Sometimes observation and state overlap completely, which is convenient. However, there is no reason to expect it in all cases, and that's where interesting problems occur.
Reinforcement learning theory is based on Markov Decision Processes. This leads to a formal definition of state. Most importantly, the state must have the Markov property. Which means that for RL to work according to theory, that knowing the state means that you know everything knowable that could determine the response of the environment to a specific action. Everything that remains must be purely stochastic and unknowable in principle until after the action is resolved.
Systems like deterministic or probability-driven games, and computer-controlled simulations can be designed to have easily observable states that have this property. Games with this trait are often called "games of perfect information", although you may have unknown information, provided it is revealed in a purely stochastic manner.
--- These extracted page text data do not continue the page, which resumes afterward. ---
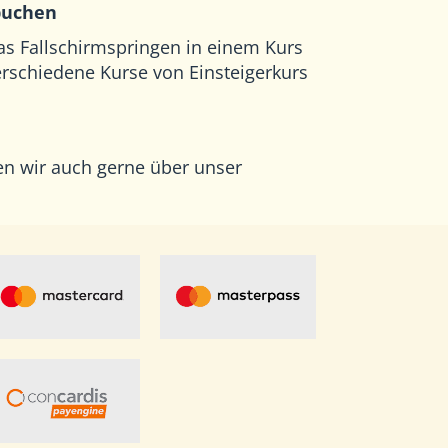
buchen
as Fallschirmspringen in einem Kurs
verschiedene Kurse von Einsteigerkurs
en wir auch gerne
über unser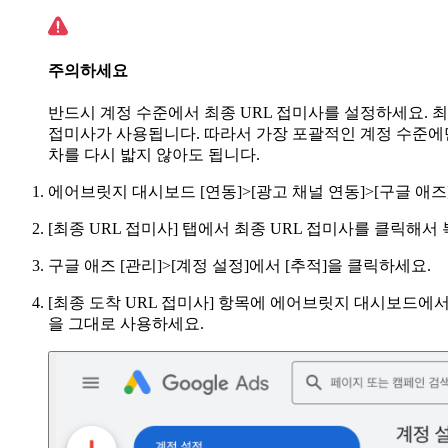
주의하세요
반드시 계정 수준에서 최종 URL 접미사를 설정하세요. 최종
접미사가 사용됩니다. 따라서 가장 포괄적인 계정 수준에만
차를 다시 밟지 않아도 됩니다.
에어브릿지 대시보드 [연동]>[광고 채널 연동]>[구글 애즈
[최종 URL 접미사] 탭에서 최종 URL 접미사를 클릭해서
구글 애즈 [관리]>[계정 설정]에서 [추적]을 클릭하세요.
[최종 도착 URL 접미사] 항목에 에어브릿지 대시보드에서
을 그대로 사용하세요.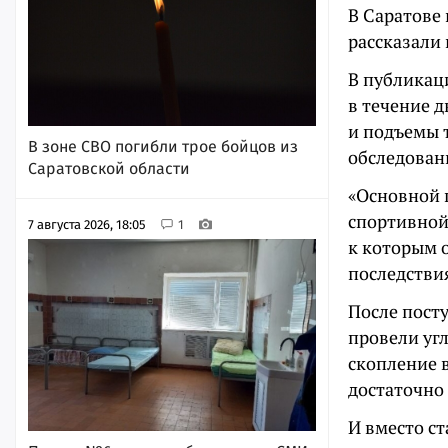
В Саратове
рассказали
В публикац
в течение д
и подъемы 
В зоне СВО погибли трое бойцов из
обследован
Саратовской области
«Основной 
спортивной
7 августа 2026, 18:05
1
к которым 
последстви
После пост
провели уг
скопление 
достаточно
И вместо с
In practice, real world interactions contain far too much detail for any observation to be a true state with the Markov property. For instance, consider the inverted pendulum environment, a classic RL toy problem. A real inverted pendulum would behave differently depending on its temperature, which could vary along its length. The joint and actuators might be sticky. Rotations and movement will alter temperature and friction, etc. However, a RL agent will typically only consider current motion and position of the trolley and pendulum. In this case, the observation of 4 traits is usually good enough, and a state based on this almost has the Markov property.
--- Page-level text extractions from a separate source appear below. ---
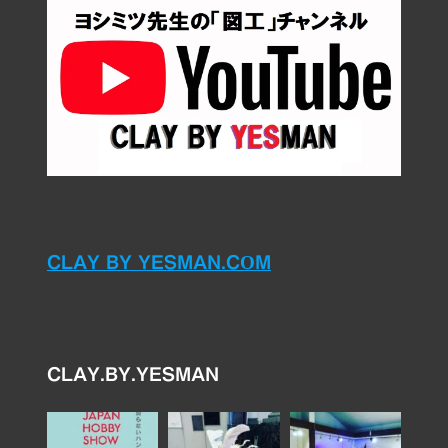
CLAY BY YESMAN.COM
CLAY.BY.YESMAN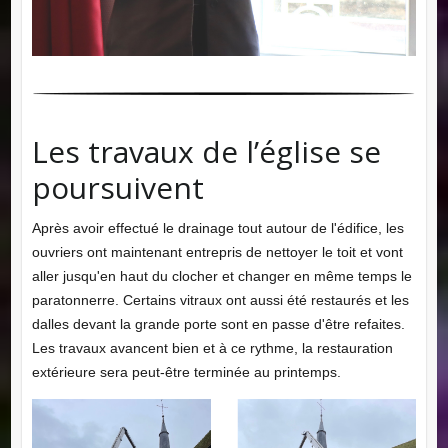
Les travaux de l’église se
poursuivent
Après avoir effectué le drainage tout autour de l'édifice, les
ouvriers ont maintenant entrepris de nettoyer le toit et vont
aller jusqu'en haut du clocher et changer en même temps le
paratonnerre. Certains vitraux ont aussi été restaurés et les
dalles devant la grande porte sont en passe d'être refaites.
Les travaux avancent bien et à ce rythme, la restauration
extérieure sera peut-être terminée au printemps.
There are also problems where observations are not enough to make usable state data for a RL system. The Deep Mind Atari DQN paper had examples of a couple of these. The first example is that a single frame lost data about motion. This could be addressed by taking four consecutive frames and combining them to make a single state. It could be argued that each frame is an observation, and that four observations had to be combined in order to construct a more useful state (although this could be put aside as just semantics).
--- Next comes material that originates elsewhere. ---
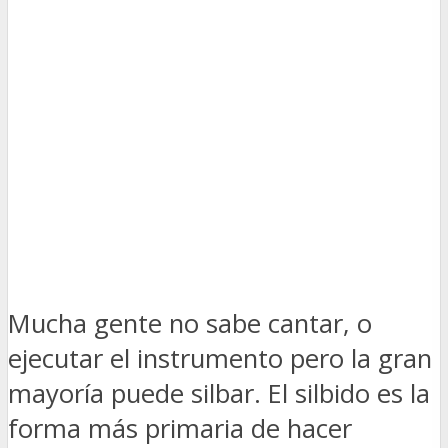
Mucha gente no sabe cantar, o
ejecutar el instrumento pero la gran
mayoría puede silbar. El silbido es la
forma más primaria de hacer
The second example in Atari DQN is that the pixel observations did not include data that the game was tracking but that was not visible on screen. Games with large scrolling maps are a weakness of the Atari-playing DQN, because its state has no memory of screens other than the four used for movement. An example of such a game, where Deep Mind's player did much worse than a human player is Montezuma's Revenge, where to progress it is necessary to remember some off-screen locations.
There are ways to address knowledge that there is unobserved but relevant state in a problem. The general framework for describing the problem is Partially Observable Markov Decision Processes (POMDPs). Workable solutions include adding explicit memory or "belief state" to the state representation, or using a system such as RNN in order to internalise the learning of a state representation driven by a sequence of observations.